%%

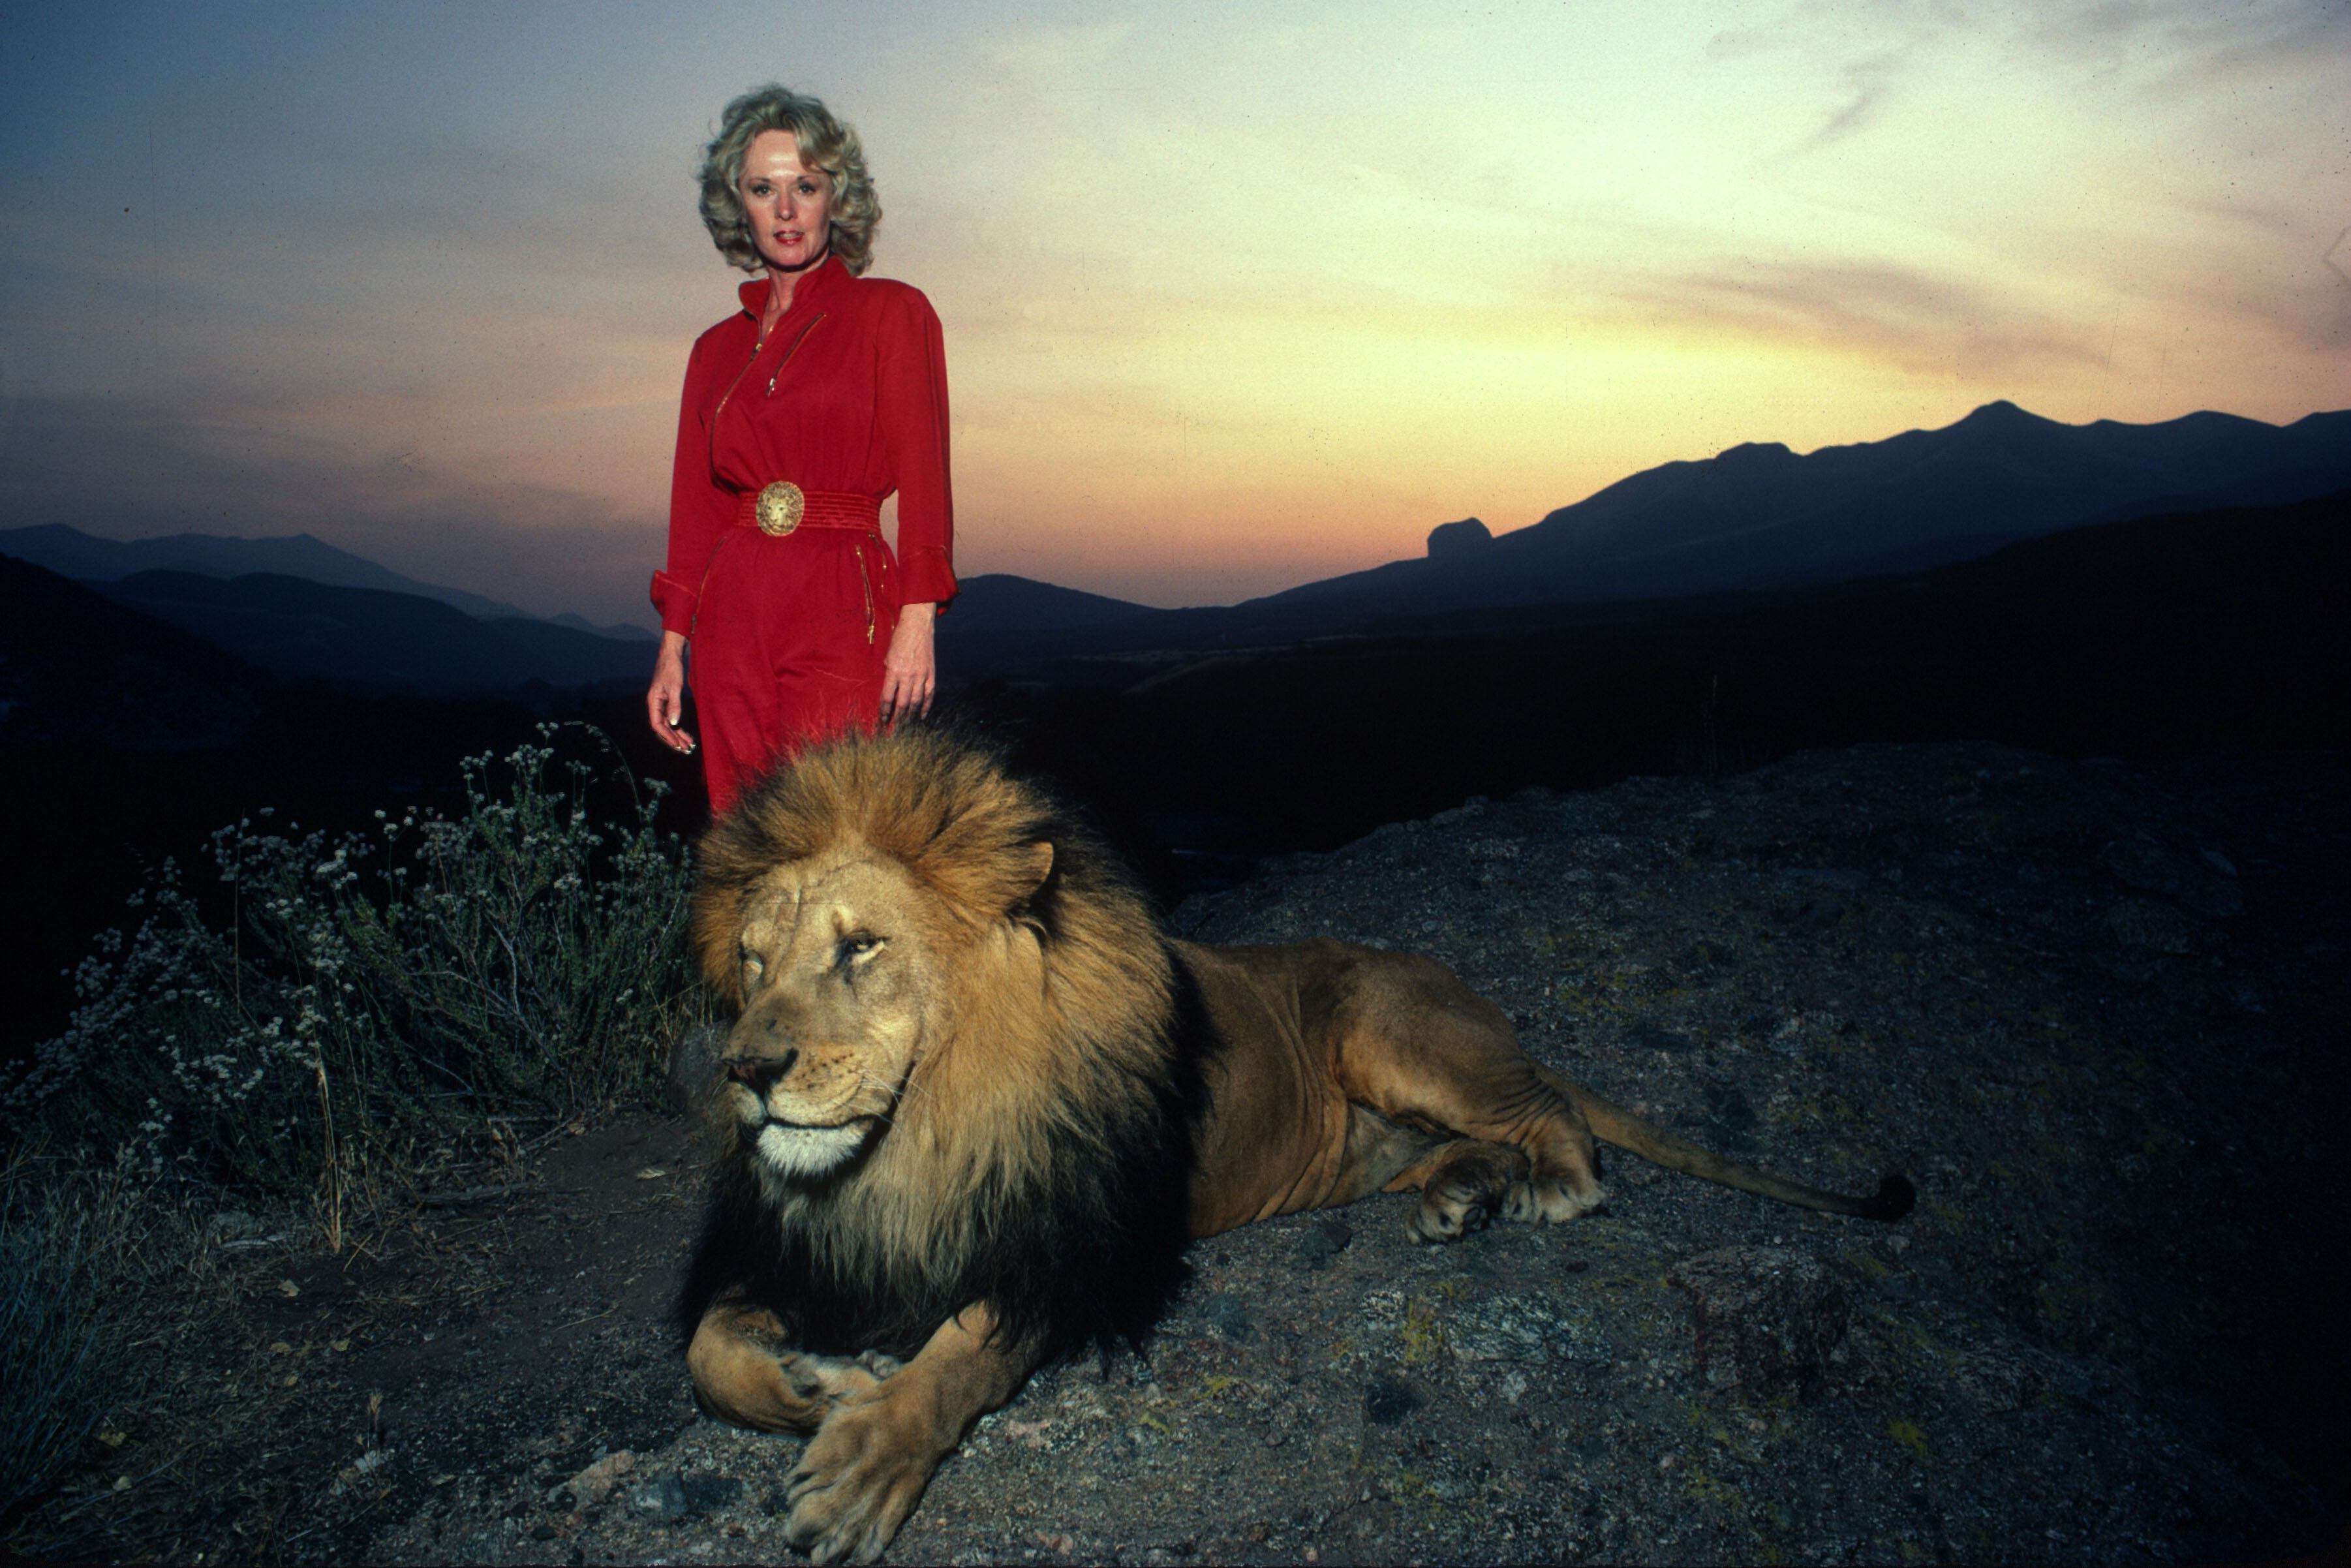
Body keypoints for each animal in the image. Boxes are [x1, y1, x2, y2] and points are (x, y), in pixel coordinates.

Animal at [681, 728, 1909, 1561]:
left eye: (862, 947)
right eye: (751, 958)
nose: (744, 1070)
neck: (915, 1141)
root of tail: (1470, 1000)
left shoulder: (1088, 1250)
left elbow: (960, 1353)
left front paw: (865, 1456)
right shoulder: (807, 1251)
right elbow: (710, 1350)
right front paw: (812, 1382)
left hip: (1390, 1027)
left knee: (1545, 1112)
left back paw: (1552, 1184)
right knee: (1468, 1142)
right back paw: (1463, 1193)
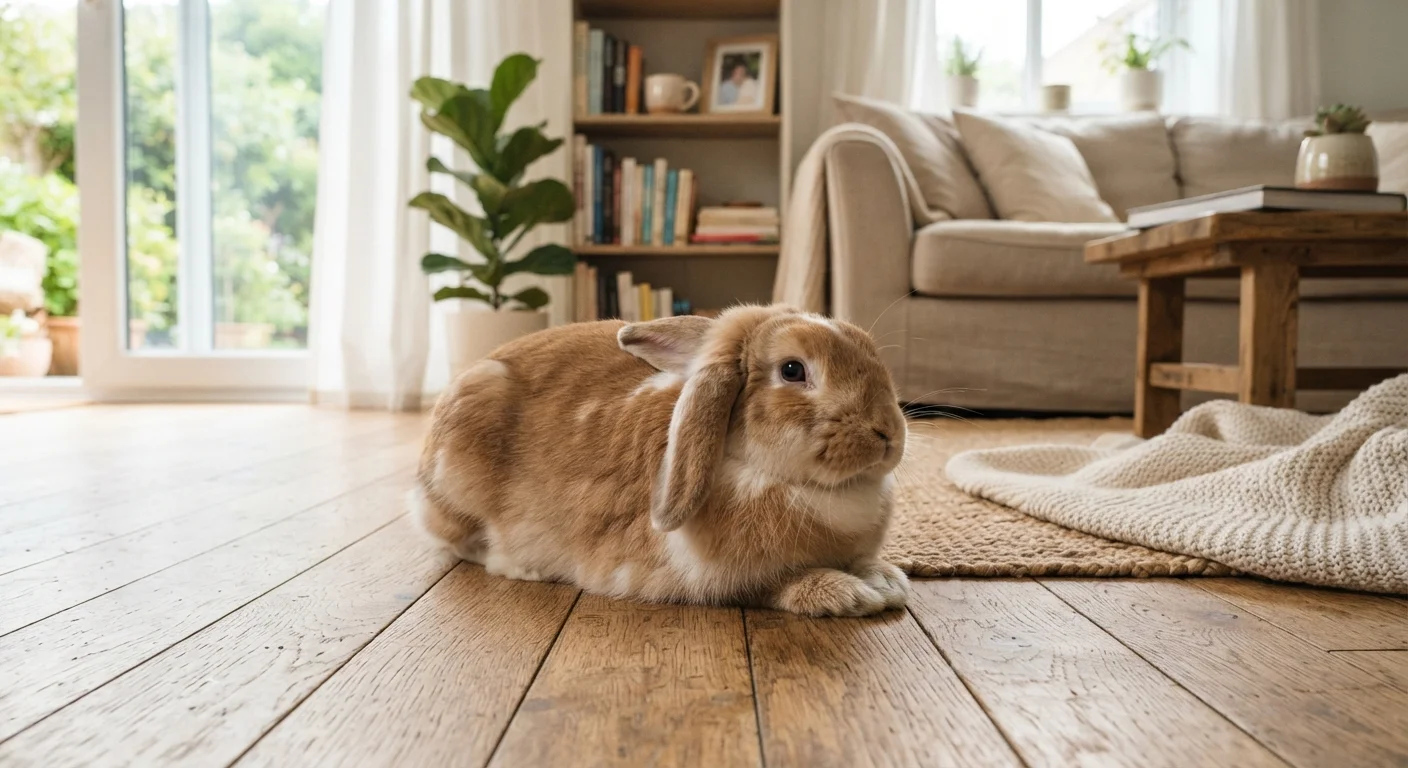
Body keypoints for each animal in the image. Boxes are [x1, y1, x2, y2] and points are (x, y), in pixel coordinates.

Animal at [410, 304, 910, 616]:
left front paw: (888, 580)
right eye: (792, 370)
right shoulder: (723, 580)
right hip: (459, 470)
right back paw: (522, 565)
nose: (889, 434)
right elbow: (773, 585)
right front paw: (847, 594)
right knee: (464, 545)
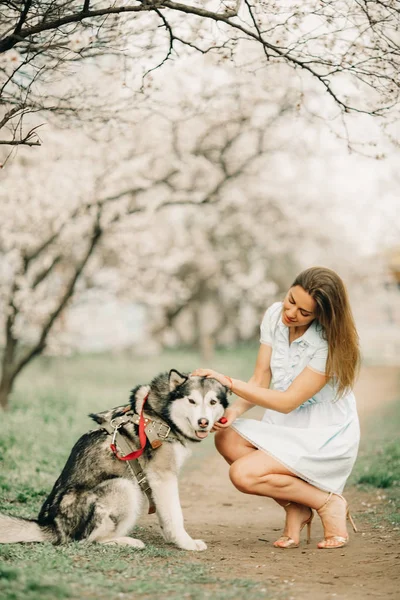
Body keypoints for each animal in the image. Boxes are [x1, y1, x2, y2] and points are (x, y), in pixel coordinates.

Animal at [0, 368, 228, 552]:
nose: (203, 422)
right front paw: (186, 543)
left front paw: (170, 537)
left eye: (212, 402)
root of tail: (52, 525)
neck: (162, 415)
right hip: (124, 486)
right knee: (87, 540)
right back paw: (126, 541)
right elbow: (176, 515)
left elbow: (165, 514)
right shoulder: (163, 476)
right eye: (191, 401)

%%

Task objective:
Each line from the first line of the records through the line containing "right shoulder: (723, 580)" must be reproduced exactly, with both ends included and all pictures omitted; nothing else belongs in the answer.

Task solution:
Body keypoints for each animal in the image. Boxes are [x1, y1, x2, y2] and points are (x, y), in pixel coordinates.

Animal at [681, 728, 1909, 1561]:
left eye: (862, 947)
right eye: (751, 958)
nose: (744, 1070)
neck: (915, 1141)
root of tail: (1470, 1000)
left shoulder: (1088, 1250)
left elbow: (960, 1353)
left front paw: (865, 1456)
right shoulder: (807, 1251)
right elbow: (710, 1350)
right front paw: (812, 1382)
left hip: (1390, 1027)
left knee: (1545, 1112)
left back paw: (1552, 1184)
right knee: (1468, 1142)
right back paw: (1463, 1193)
Body keypoints for each animal in the image. Boxes are [x1, y1, x2, y2] and points are (x, y), in pixel coordinates.

Animal at [410, 304, 910, 616]:
left front paw: (888, 580)
right eye: (792, 370)
right shoulder: (723, 580)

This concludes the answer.